_Reading text_.
··········
These are pretty general but telling signs, but in some cases, there can also be valid reasons for why a trainer decides to do what they do. Ultimately, it comes down to communication and how you feel about working with them.
Don't Be a Pushover: State Your Needs
If you actually like your personal trainer but are feeling a little uneasy about certain things, express yourself! Be up-front with what you expect of them and your time with them. It may have been a matter of misunderstanding your needs, because if you don't speak up, your trainer will never know if a workout isn't challenging enough or simply not working out (heh).
Dealing with a trainer who happens to be a friend is a whole other mess of cracked eggshells to tiptoe over. But friend or not, it's best to view your trainer as a professional who is working for you to help you further your goals. As a paying client, there's no reason to cut "your friend" some slack by letting their unprofessionalism and low-yielding results slide. You have every right to call it quits and tell them that he's just not up to snuff.
On the other hand, a personal trainer friend who offers their services at a discount or even free of charge can really muddy the situation. Maybe they feel that the "free period" has gone on long enough and wants to start charging you but is expressing this desire by distancing themselves. Aim to approach this as a conversation, rather than a confrontation.
Remember, though, to treat them as a professional: be respectful and kind, yet frank and unwavering about why you're firing them.
Be Honest and Give Them Some Tough Love
When asked about how they'd want a client to fire them, the personal trainers I talked to wanted honesty.
Hunter Cook, a personal trainer out of southern California, says that they hate when people try to make excuses about funds when the real issue may be something else entirely. "I just want people to tell me, 'We're not a good fit.' or 'This isn't for me.'" Bryan Krahn, long-time personal trainer and online coach, said something similar:
I pride myself on being totally honest and professional with my clients. I would want them to be honest and professional with me in return. There's never any hard feelings -- I just want to see my clients do well!
Sometimes, though, it's a matter of the relationship with your trainer having run its course -- perhaps your goals have changed and you want to move on. If that's case, be honest! If you're not happy with the way your trainer never shows up on time, say so. If budget is an issue, say so but make sure that is actually your reason. If the person really sucks, say so but offer some constructive criticism.
Most fitness certifications are easy for anyone to get if he or she has a bit of time and money. It's no coincidence, then, that gyms teem with seemingly qualified individuals who can actually be really, really bad at personal training...and not know it. Trying to avoid hurting their feelings may actually keep them from bettering their craft.
Don't Let Them Lure You Back With Empty Promises
Personal training is a tough business to be in, so when trainers are on the verge of losing a client, many of them might try to lure you back with discounts and other snazzy bonuses. Stand firm and ignore the allure of those shiny objects. The real matter here is that you still want results for your time and energy, and a trainer who will devote their energy and attention toward that end.
Giving your trainer another chance depends on their response, as well. "Let's take the time to re-evaluate your plan and goals, and go from there." is a much better indicator of things to come than "I can change!" is.
Ask the Gym's Manager to Do It For You
If you're really, really uncomfortable with confronting your personal trainer (because he's a beefy tyke who can snap a barbell in half or something), you can also ask the gym manager to fire them for you. This is not really a cop-out per se, as many commercial gyms require you to go through a roundabout process for signing up for personal training anyway.
··········
_Goal 1_.
Which section headings appear in the article on firing a personal trainer? List all of them.
··········
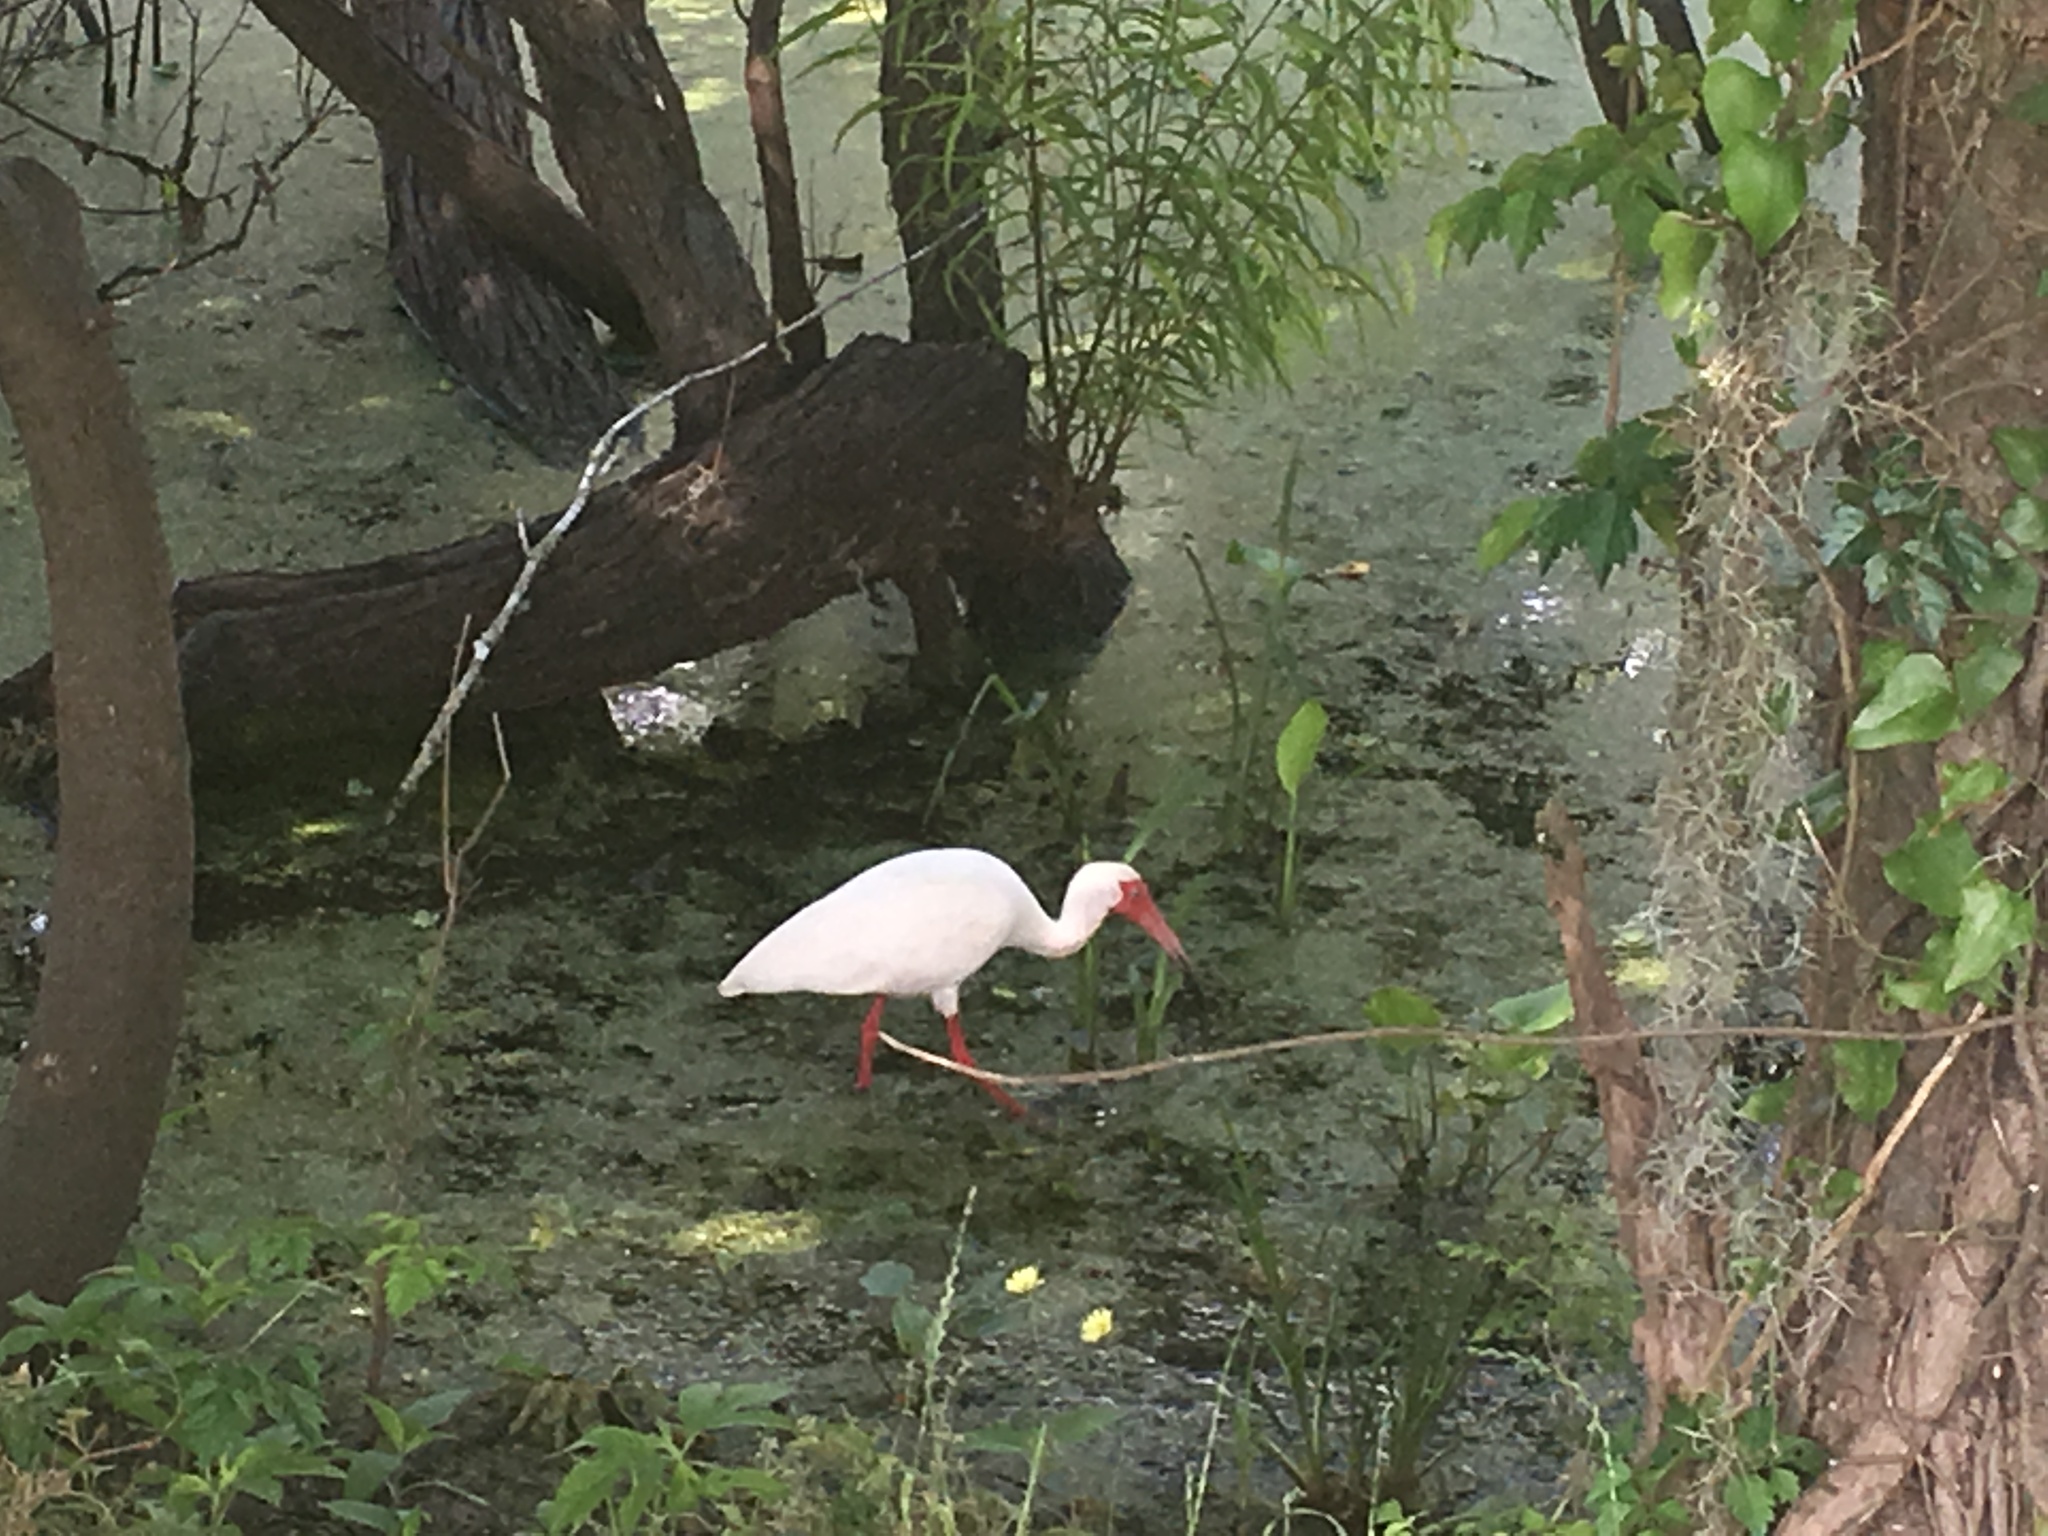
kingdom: Animalia
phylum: Chordata
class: Aves
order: Pelecaniformes
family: Threskiornithidae
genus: Eudocimus
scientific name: Eudocimus albus
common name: White ibis
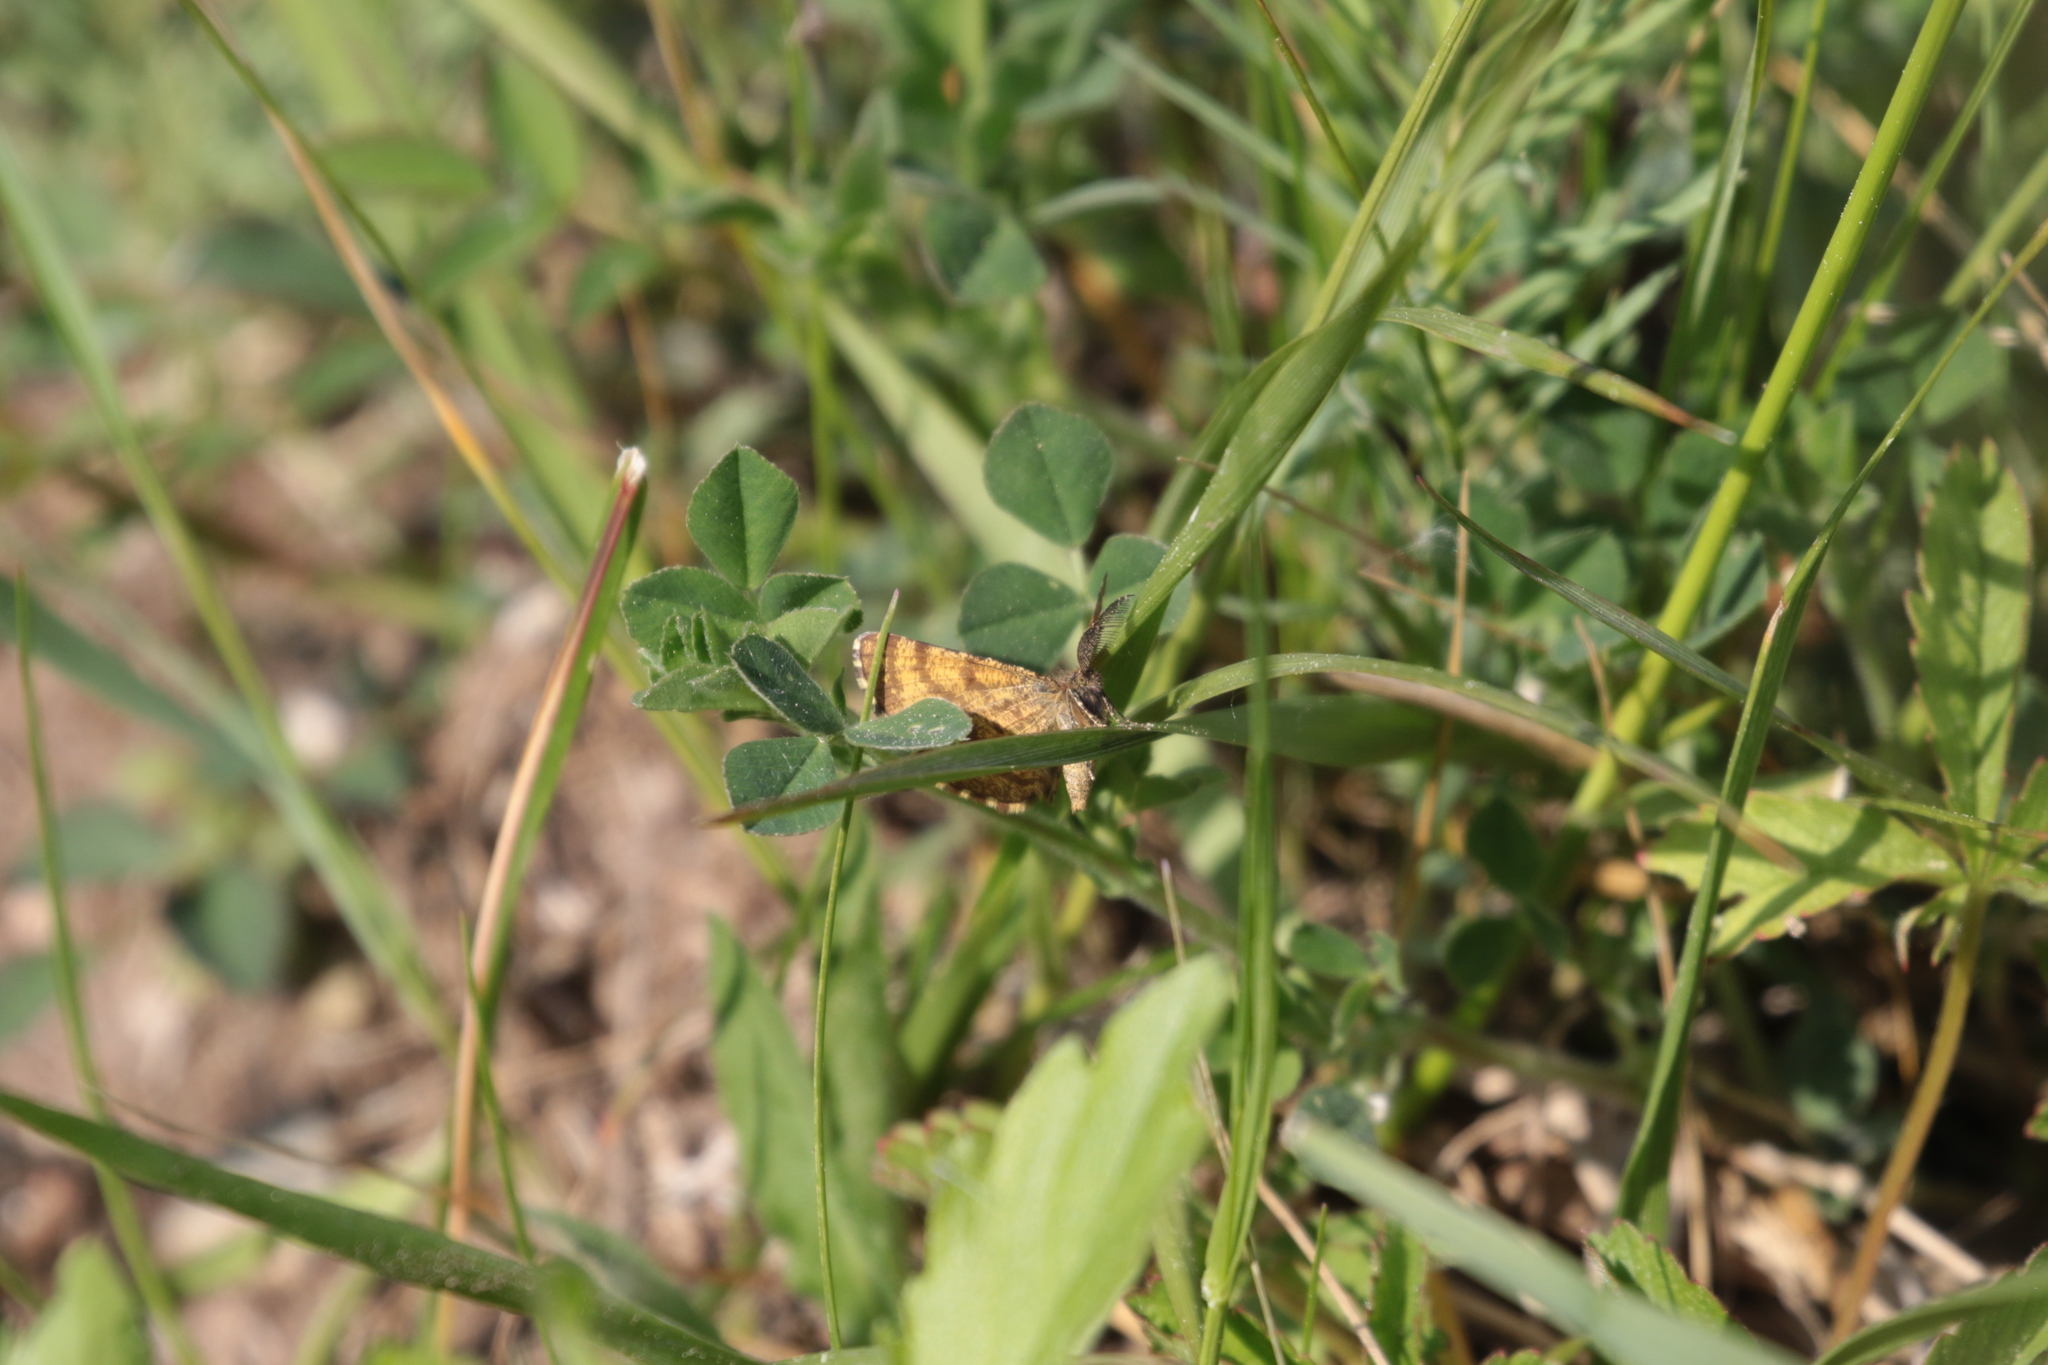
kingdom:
··········
_Goal 2_.
Can you reproduce every line of the taxonomy records verbatim, leaving out the pictures?

_Exercise response 1_.
- Don't Be a Pushover: State Your Needs
- Be Honest and Give Them Some Tough Love
- Don't Let Them Lure You Back With Empty Promises
- Ask the Gym's Manager to Do It For You

_Exercise response 2_.
kingdom: Animalia
phylum: Chordata
class: Aves
order: Pelecaniformes
family: Threskiornithidae
genus: Eudocimus
scientific name: Eudocimus albus
common name: White ibis
kingdom:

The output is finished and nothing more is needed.